Newly-Discovered Fossilized Skull Could Prove Homo Erectus Sole Human Ancestor

A new discovery of an ancient skull from an ancestor of humans has scientists backtracking from their earlier claims that separate species in Africa were the progenitors of the human race.

The skull, found in the Georgian villiage of Dmanisi, is roughly two million years old and is the only intact human ancestor’s skull ever found that dates from the early Pleistocene Era. Dmanisi has yielded bones thought to be the remains of three males, one of them elderly, a young female, and a child whose sex is indeterminate.

Christoph Zollikofer, a professor at Zurich University's Anthropological Institute, said, "Nobody has ever seen such a well-preserved skull from this period. This is the first complete skull of an adult early Homo. They simply did not exist before.” His awe was echoed by Tim White, from the University of California, Berkeley, who said, "The significance is difficult to overstate. It is stunning in its completeness. This is going to be one of the real classics in paleoanthropology." The Dmanisi bones are believed to be remnants of Homo erectus, the first ancestor who resembled modern humans and originated in Africa.

Zollikofer continued, "Everything that lived at the time of the Dmanisi was probably just Homo erectus. We are not saying that palaeoanthropologists did things wrong in Africa, but they didn't have the reference we have. Part of the community will like it, but for another part it will be shocking news."

The leader of the Dmanisi excavations, David Lordkipanidze, said, "If you found the Dmanisi skulls at isolated sites in Africa, some people would give them different species names. But one population can have all this variation. We are using five or six names, but they could all be from one lineage." Lordkipanidze theorized that the belief that Australopithecus sediba was a direct ancestor of humans was now probably wrong.

The consequences of the Dmanisi discovery could mean that species such as Homo rudolfensis, Homo gautengensis, Homo ergaster, and possibly Homo habilis would be dismissed.

White explained:

Some palaeontologists see minor differences in fossils and give them labels, and that has resulted in the family tree accumulating a lot of branches. The Dmanisi fossils give us a new yardstick, and when you apply that yardstick to the African fossils, a lot of that extra wood in the tree is dead wood. It's arm-waving.

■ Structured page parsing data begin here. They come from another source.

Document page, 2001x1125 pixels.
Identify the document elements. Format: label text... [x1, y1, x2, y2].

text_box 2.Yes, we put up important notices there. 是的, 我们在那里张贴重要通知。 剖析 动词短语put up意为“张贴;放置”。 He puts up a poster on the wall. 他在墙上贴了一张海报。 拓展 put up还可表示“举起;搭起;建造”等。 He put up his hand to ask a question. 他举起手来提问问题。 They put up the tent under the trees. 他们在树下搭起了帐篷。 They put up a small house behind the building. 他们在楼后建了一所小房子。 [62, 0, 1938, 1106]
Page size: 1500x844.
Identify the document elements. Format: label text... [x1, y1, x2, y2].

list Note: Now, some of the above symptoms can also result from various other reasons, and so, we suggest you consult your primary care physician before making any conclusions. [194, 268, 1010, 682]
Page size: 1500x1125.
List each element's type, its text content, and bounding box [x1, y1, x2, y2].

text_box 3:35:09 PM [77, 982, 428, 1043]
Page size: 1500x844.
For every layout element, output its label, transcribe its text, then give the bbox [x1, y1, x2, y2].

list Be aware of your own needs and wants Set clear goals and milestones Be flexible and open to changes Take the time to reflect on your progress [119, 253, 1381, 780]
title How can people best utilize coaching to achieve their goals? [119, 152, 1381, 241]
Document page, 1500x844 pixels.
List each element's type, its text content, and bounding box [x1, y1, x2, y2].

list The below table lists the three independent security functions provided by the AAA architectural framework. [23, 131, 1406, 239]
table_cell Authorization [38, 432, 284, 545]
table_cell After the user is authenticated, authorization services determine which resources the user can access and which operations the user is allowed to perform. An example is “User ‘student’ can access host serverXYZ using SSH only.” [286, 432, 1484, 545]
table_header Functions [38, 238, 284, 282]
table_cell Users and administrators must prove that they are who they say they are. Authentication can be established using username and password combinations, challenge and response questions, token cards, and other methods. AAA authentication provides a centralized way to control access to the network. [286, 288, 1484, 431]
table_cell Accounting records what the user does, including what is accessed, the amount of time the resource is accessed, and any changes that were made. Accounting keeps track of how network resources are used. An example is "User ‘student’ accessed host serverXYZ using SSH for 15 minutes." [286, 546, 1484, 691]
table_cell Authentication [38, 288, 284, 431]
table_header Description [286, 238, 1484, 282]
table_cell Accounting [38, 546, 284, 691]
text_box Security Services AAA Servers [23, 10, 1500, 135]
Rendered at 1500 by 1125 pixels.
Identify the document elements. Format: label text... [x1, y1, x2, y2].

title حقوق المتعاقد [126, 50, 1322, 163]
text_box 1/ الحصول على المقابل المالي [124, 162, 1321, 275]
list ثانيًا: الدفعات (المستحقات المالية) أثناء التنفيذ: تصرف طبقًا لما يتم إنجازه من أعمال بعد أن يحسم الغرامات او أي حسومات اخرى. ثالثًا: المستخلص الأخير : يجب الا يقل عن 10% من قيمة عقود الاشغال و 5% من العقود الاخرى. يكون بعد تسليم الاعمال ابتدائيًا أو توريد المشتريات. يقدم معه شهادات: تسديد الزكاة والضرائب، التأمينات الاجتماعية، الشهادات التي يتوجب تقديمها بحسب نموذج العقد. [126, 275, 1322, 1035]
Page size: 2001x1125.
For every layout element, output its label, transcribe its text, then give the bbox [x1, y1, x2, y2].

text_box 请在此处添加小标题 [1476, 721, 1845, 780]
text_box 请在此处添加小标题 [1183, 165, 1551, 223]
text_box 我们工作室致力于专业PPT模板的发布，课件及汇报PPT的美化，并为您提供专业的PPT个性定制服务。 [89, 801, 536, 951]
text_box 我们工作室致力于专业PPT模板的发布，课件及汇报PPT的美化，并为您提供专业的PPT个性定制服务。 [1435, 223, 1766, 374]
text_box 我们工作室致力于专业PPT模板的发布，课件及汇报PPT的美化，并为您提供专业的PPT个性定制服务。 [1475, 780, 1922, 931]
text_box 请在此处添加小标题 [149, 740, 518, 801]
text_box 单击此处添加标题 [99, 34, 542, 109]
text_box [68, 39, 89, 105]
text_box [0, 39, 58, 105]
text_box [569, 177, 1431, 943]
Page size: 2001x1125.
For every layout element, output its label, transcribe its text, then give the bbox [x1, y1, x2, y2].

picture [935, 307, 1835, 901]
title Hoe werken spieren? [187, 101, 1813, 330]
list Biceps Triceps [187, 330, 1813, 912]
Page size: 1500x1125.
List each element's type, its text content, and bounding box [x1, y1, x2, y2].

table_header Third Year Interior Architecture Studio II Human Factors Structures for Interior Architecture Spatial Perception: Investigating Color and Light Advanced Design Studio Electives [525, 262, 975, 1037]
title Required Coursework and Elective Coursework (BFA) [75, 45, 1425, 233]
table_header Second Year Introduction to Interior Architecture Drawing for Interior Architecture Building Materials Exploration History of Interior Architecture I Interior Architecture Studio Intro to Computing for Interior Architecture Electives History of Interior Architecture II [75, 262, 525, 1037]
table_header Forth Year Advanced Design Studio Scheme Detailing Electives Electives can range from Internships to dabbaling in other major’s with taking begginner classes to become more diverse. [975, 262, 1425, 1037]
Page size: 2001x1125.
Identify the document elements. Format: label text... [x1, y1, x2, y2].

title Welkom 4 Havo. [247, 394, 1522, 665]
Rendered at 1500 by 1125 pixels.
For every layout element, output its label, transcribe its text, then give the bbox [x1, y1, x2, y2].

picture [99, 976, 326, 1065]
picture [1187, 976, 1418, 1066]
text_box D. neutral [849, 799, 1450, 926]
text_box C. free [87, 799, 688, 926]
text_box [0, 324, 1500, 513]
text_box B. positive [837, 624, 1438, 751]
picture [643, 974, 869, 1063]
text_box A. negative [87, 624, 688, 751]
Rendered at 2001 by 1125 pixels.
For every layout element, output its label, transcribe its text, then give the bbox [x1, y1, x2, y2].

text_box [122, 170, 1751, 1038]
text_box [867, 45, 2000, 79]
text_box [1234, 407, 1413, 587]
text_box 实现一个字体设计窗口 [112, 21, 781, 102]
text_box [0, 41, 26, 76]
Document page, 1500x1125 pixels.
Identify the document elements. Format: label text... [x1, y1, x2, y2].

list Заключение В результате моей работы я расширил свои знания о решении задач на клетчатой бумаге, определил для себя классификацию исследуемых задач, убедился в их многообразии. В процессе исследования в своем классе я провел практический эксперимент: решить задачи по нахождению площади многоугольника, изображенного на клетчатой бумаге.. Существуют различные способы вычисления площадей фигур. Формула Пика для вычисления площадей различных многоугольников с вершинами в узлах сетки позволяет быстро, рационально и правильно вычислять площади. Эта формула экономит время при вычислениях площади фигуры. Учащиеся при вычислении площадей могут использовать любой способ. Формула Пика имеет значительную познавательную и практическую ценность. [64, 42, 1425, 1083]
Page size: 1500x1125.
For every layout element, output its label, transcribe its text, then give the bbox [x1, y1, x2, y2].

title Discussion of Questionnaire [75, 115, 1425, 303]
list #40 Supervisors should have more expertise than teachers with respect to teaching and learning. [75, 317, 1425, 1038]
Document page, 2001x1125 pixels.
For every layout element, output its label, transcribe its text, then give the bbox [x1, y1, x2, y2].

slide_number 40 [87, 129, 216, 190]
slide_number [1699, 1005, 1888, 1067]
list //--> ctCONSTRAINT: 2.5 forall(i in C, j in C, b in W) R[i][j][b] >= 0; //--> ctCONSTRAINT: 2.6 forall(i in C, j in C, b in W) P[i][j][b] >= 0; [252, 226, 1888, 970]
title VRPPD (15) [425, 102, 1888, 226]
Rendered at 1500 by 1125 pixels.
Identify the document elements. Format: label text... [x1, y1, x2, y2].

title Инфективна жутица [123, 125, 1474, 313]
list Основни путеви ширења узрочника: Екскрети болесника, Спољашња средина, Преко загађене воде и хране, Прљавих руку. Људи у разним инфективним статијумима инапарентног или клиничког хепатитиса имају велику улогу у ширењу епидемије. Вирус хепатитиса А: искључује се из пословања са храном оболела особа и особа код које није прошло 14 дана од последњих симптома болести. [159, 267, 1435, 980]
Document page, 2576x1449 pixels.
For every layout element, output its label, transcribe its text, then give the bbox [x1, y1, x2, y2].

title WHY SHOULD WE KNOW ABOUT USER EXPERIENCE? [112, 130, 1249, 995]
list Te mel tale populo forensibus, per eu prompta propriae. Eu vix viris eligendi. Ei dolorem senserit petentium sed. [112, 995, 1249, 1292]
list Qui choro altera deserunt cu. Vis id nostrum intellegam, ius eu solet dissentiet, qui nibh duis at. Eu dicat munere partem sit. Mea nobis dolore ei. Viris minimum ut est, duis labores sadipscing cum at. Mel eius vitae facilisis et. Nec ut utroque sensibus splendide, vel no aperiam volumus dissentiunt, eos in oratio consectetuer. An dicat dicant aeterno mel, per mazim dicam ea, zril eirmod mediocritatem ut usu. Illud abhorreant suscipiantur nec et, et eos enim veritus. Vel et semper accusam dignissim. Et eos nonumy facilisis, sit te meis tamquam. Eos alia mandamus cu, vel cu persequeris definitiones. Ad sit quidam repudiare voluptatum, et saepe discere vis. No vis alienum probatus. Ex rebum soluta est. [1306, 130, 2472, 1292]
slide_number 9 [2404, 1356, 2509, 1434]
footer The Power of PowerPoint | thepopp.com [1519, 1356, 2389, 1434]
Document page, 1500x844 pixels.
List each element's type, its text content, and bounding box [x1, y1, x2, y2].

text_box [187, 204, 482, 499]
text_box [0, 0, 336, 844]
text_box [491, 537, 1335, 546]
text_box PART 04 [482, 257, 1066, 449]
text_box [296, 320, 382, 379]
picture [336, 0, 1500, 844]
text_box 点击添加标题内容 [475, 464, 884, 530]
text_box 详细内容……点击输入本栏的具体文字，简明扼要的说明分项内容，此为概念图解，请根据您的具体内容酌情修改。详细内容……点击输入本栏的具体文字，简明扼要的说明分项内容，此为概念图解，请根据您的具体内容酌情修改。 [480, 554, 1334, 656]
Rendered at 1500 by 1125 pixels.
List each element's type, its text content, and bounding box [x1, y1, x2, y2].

But Chris Stringer, head of human origins at the Natural History Museum in London, took issue with the idea that Homo Erectus was solely responsible for the ancestry of humans, saying:

I think they will be proved right that some of those early African fossils can reasonably join a variable Homo erectus species. But Africa is a huge continent with a deep record of the earliest stages of human evolution, and there certainly seems to have been species-level diversity there prior to two million years ago. So I still doubt that all of the 'early Homo' fossils can reasonably be lumped into an evolving Homo erectus lineage. We need similarly complete African fossils from two to 2.5m years ago to test that idea properly.

Lee Berger, at the University of Witwatersrand, who discovered the species Australopithecus sediba, took issue with the conclusion drawn by the Dmanisis team. He said:

This is a fantastic and important discovery, but I don't think the evidence they have lives up to this broad claim they are making. They say this falsifies that Australopithecus sediba is the ancestor of Homo. The very simple response is, no it doesn't. What all this screams out for is more and better specimens. We need skeletons, more complete material, so we can look at them from head to toe. Any time a scientist says 'we've got this figured out' they are probably wrong. It's not the end of the story.